U.S. oil futures looked to stretch their gains into a fourth straight session on Tuesday, a day after the Organization of the Petroleum Exporting Countries and its allies decided not to accelerate its plan for gradually relaxing production cuts.
Natural-gas futures also rallied, with prices up by more than 7%, on track for the highest finish in nearly 13 years, with U.S. supplies tight ahead of the winter heating season.
West Texas Intermediate crude for November delivery rose $1.57, or 2%, to $79.19 a barrel on the New York Mercantile Exchange after posting the highest finish for a front-month contract since Nov. 11, 2014 on Monday, according to Dow Jones Market Data.
December Brent crude, the global benchmark, was up $1.66, or 2%, at $82.92 a barrel on ICE Futures Europe. Brent on Monday posted its highest close since Oct. 16, 2018.
Crude futures jumped Monday after OPEC+ affirmed its plan to raise output by 400,000 barrels a day in November, in keeping with a plan agreed in July to increase production by that amount in monthly increments until existing output curbs imposed during the pandemic are fully reversed.
“In view of the significantly higher price level and the tight market situation, several market participants had been hoping for a more pronounced expansion of supply,” said Carsten Fritsch, commodity analyst at Commerzbank, in a note.
“Even after the production hike that has been decided, the oil market is likely to show a sizable supply deficit in the fourth quarter because oil demand is considerably more robust than anticipated,” he said.
Analysts said momentum could continue to take crude prices higher in the near term.
“Oil prices have risen almost uninterruptedly over the past seven weeks, adding more than 25% over that period.
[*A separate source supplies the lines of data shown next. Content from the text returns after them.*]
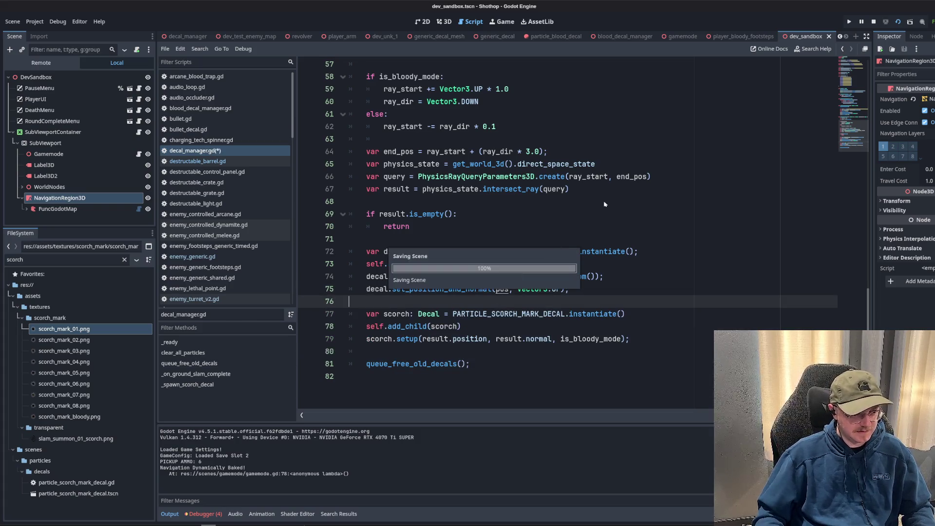
Comment out the three old particle scorch decal lines with Ctrl+K.
drag(631, 339, 328, 319)
key(ctrl+k)
click(535, 307)
click(579, 294)
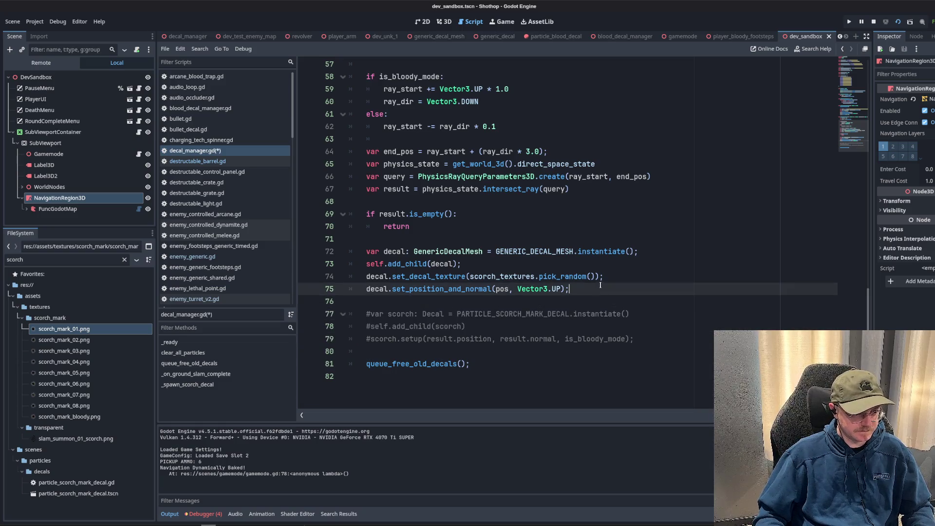
key(Up)
key(Up)
key(Up)
double_click(596, 340)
That does not mean that the potential of the rally has been exhausted,” with much of the rise marking a recovery from a deep correction, said Alex Kuptsikevich, senior market analyst at FxPro, in emailed comments.
“Oil has lagged noticeably behind [natural] gas and coal in its momentum and potentially has significant upside potential,” he said.
Meanwhile, natural-gas futures saw its November contract up by 42.1 cents, or 7.3%, to $6.187 per million British thermal units. Front-month prices headed for the highest settlement since December 2008.
Prices got a boost from forecasts for colder weather later in the in the week across much of the country, analysts at Sevens Report Research wrote in Tuesday’s newsletter. “Weather remains the key variable for natural gas going forward, and if there is an early start to winter cold weather, the rally in [natural gas] will continue.”
Energy traders also awaited a weekly update on U.S. petroleum supplies from the Energy Information Administration due out Wednesday.
On average, analysts forecast a climb of 200,000 barrels in domestic crude supplies for the week ended Oct. 1, according to a survey conducted by S&P Global Platts. They are expect to see inventory declines of 700,000 for gasoline and 1.7 million barrels for distillates.
On Nymex Tuesday, November gasoline tacked on 2.4% to $2.364 a gallon and November heating oil added 2.4% to $2.494 a gallon.